In the entries below, find the line with "equipo Gresini, dañó parte del carenado" and print exactly every line from there up to and including the line with "de la moto mientras se encontraba en", with no other lines.

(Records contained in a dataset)

——————

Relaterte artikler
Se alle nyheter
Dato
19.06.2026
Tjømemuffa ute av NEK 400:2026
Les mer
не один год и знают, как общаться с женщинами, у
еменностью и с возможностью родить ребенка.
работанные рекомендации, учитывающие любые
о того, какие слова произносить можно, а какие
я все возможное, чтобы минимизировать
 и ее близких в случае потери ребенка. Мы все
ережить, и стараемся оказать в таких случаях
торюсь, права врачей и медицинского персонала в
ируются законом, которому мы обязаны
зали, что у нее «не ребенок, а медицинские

——————

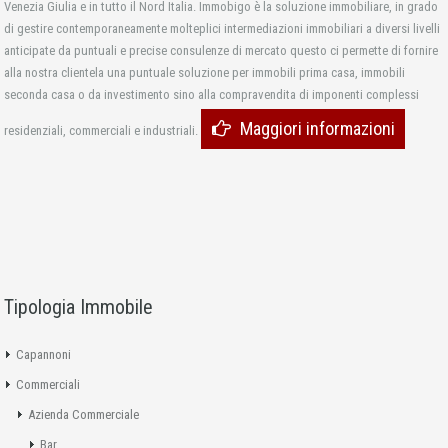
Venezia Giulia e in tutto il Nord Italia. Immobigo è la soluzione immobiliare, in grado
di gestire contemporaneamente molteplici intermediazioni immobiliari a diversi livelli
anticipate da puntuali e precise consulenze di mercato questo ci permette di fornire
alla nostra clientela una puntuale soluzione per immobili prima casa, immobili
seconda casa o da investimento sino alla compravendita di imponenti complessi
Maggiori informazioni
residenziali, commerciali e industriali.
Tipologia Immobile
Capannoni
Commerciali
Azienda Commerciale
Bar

——————

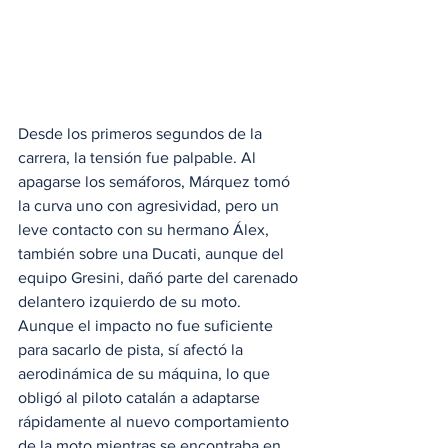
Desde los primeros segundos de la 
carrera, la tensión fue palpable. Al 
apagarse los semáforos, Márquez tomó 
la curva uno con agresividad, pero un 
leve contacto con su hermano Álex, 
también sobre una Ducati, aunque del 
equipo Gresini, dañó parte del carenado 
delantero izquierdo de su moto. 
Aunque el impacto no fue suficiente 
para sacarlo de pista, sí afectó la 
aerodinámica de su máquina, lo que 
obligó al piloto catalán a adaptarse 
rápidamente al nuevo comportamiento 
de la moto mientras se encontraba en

——————

#### EXERCISE SOLUTION:
equipo Gresini, dañó parte del carenado 
delantero izquierdo de su moto. 
Aunque el impacto no fue suficiente 
para sacarlo de pista, sí afectó la 
aerodinámica de su máquina, lo que 
obligó al piloto catalán a adaptarse 
rápidamente al nuevo comportamiento 
de la moto mientras se encontraba en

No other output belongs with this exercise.